In 2001, six female Wal-Mart employees filed a lawsuit claiming that they had been discriminated against because of their sex where wages and promotions were concerned. Today that case has yet to make it to trial, but it is now being considered by the Supreme Court and has taken on the form of a class-action lawsuit, with plaintiffs numbering in the millions and Wal-Mart’s possible damages estimated to be in the billions. If it goes to trial it would be the largest employment discrimination class-action suit in US history.

Key among the charges are the following:

1. Unequal pay for equal work (i.e. a man and a woman just hired are offered different starting wages, most often with the man receiving higher pay)

2. Sexist remarks in the workplace

3. Insurmountable obstacles to promotion (i.e. if the majority of people that get promoted are male, and people are most likely to give preference to people like themselves, then Wal-Mart has allegedly set up a system in which women are held back)

Commenters, bloggers, and news organizations seem to think that the presence of three women justices on the bench (for the first time in history) will offer this case some kind of extra boost, as though their femininity will somehow change the law to finally give these women a boost. I would think less of them if this was the case. These women justices seem to have the same questions as their male counterparts, and these questions are the main roadblocks to the case moving forward.

1. Are all of the plaintiffs really similar enough in situation to warrant this being a class action lawsuit? (The suit would stand for any woman who worked for Wal-Mart since December of 1998.)

2. How can we hold the corporate offices of Wal-Mart accountable for something that is the responsibility of local managers? (Wal-Mart claims that it gives training courses that encourage diversity and that they cannot be over the shoulders of all local managers that might be acting in a discriminatory fashion. The best they can do, they say, is train appropriately and hope that people will do the right thing and follow the training.)

The liberal blog-o-sphere is worried that if this case is thrown out that it will be a strong statement about the infallibility of corporate America (as opposed to the state of equal pay in this country) in that they are nearly untouchable thanks to the moves made by the federal government over the past 10-20 years (and some of my political science friends might even say it stretches further back than that). Those on the side of Wal-Mart say they are afraid that if this case goes to trial it would open the floodgates for other lawsuits this size to be tried, which would then clog up the system. To this I say: Why aren’t we encouraging standing up against oppression/discrimination? For the 1 frivolous lawsuit that might be brought it is worth it if 3 legitimate lawsuits are brought before the courts and tried fairly. But that is beside the point.

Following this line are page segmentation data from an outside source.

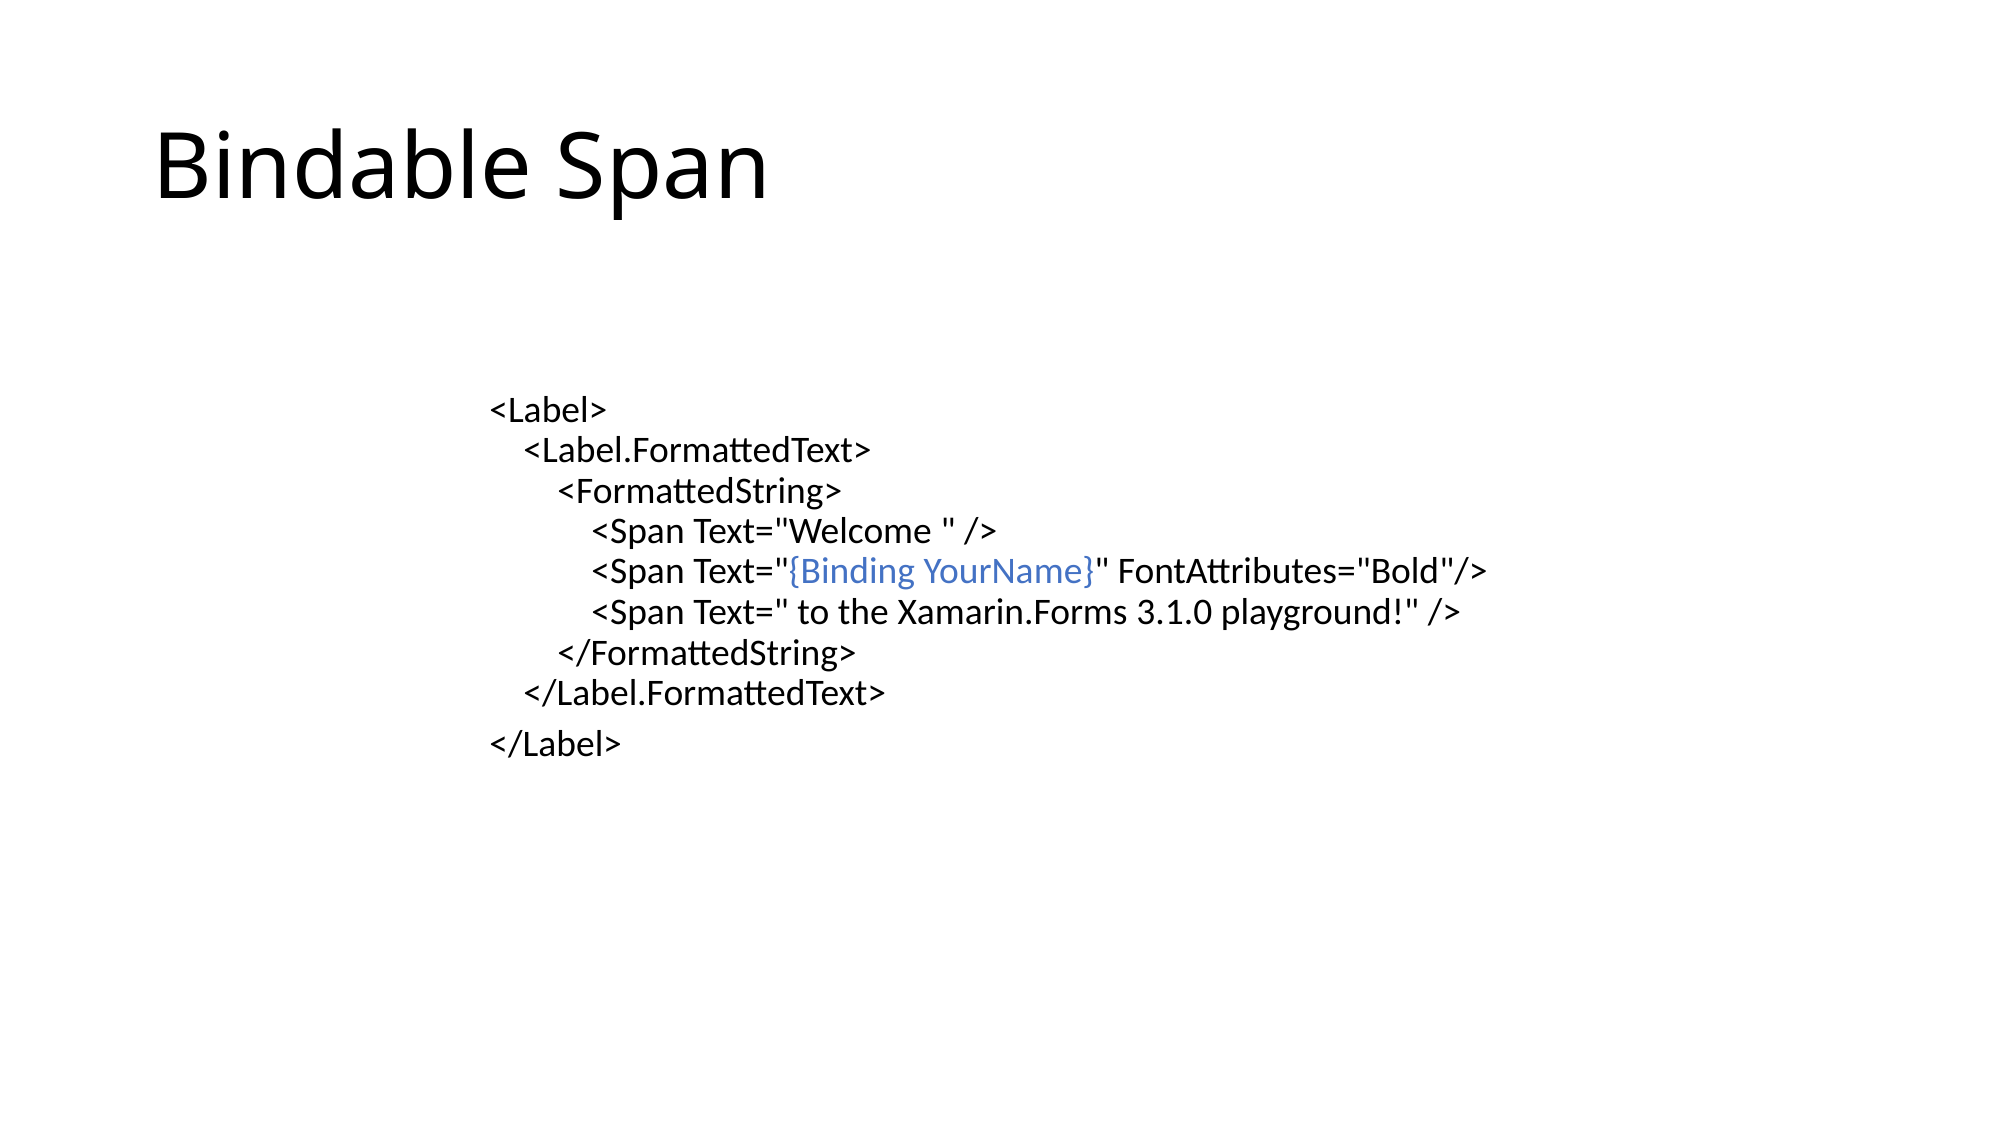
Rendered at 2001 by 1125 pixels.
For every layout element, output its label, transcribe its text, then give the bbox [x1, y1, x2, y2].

text_box <Label> <Label.FormattedText> <FormattedString> <Span Text="Welcome " /> <Span Text="{Binding YourName}" FontAttributes="Bold"/> <Span Text=" to the Xamarin.Forms 3.1.0 playground!" /> </FormattedString> </Label.FormattedText> </Label> [357, 365, 1519, 792]
title Bindable Span [137, 59, 1863, 278]
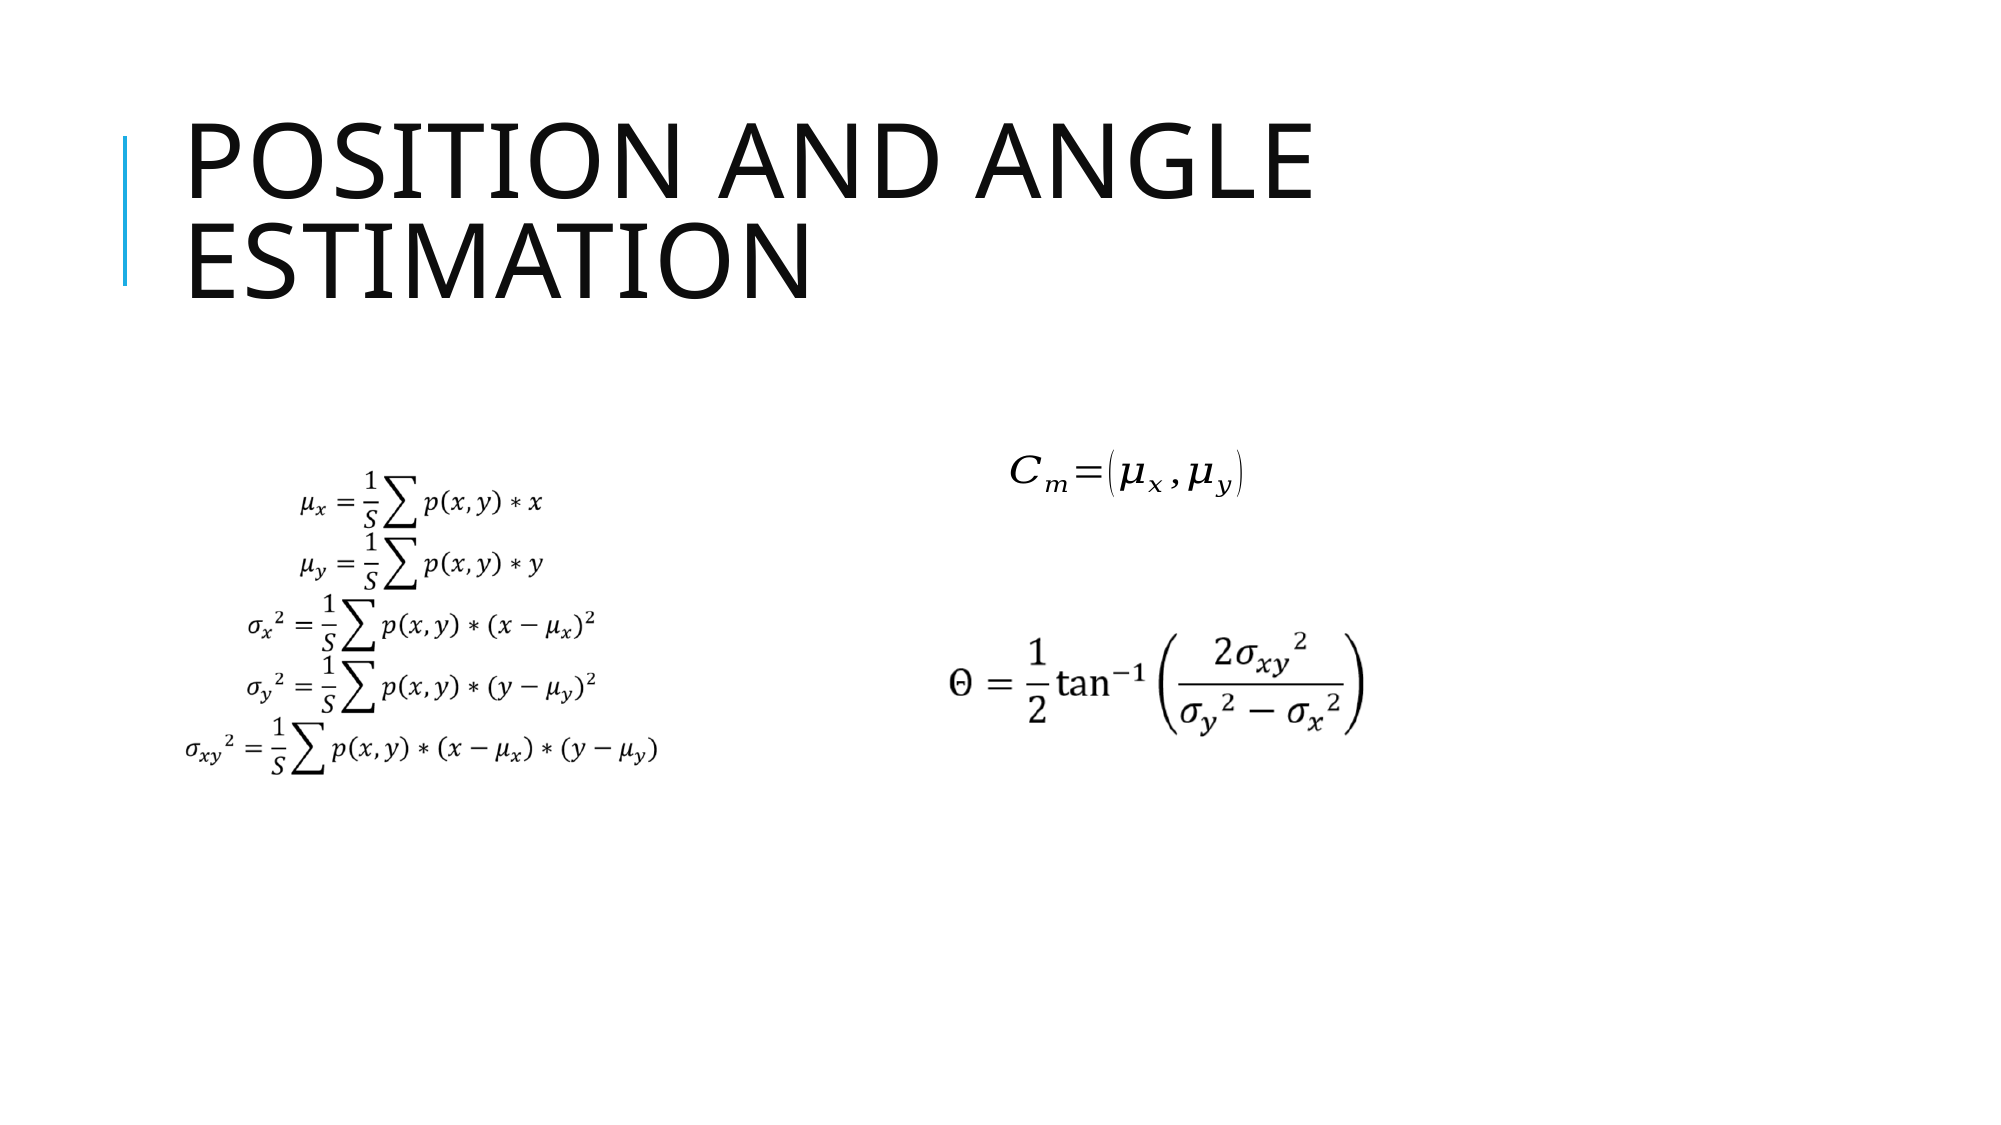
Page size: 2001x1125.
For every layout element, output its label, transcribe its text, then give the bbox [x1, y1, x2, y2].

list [145, 463, 690, 796]
picture [910, 606, 1383, 778]
title Position and Angle Estimation [168, 96, 1763, 342]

In my own job the only way I would know if I was being paid unequally would be to ask, which in this country is generally taboo. Admittedly if someone else that worked for my company asked me how much I made I would be hesitant to reveal the figure. The woman who originally brought this lawsuit only thought to sue because she heard male coworkers talking about their wages and noticed that there was a huge difference based on what they did (i.e. the same thing that she did). What we earn is a very private thing, and if I tell what I make the bright side is that the worker that is looking for equality will get pay equal to mine. The danger is that the company may not be able to afford to pay the other worker more, and so in the next year as a result of misconduct on the company’s part, my pay may be lowered to match (although this is unlikely).

My profession is male dominated, and I honestly would not be surprised to find that newly hired males might be offered more than I was to do the same job. Would I sue over it? Probably not because after 3 years my job becomes about enrollment as opposed to my experience and degrees so I have to earn my keep as opposed to just showing up and knowing my stuff. I can only assume that if my job performance outshines my male counterparts in other areas of the country I would be paid accordingly, but how would I even ask?

I hope that there is enough information to cause this case to go forward to trial. I applaud these women for being gutsy enough to demand that they be paid equally as well as to demand that they not be called sexy hos at work (that last part may not be true, but the men were calling the women interesting things like Janey Q’s and telling them to “gussy up”). While I would say that women shouldn’t be promoted simply to even out the management structure, if evidence shows that they were equally qualified and passed over in favor of the equally qualified male, then I say let’s see some more women in upper management at Wal-Mart. I hope that this case sets some kind of progressive precedent, because the regressive kind could be devastating for the American workforce in an age that doesn’t look all to friendly towards it to begin with.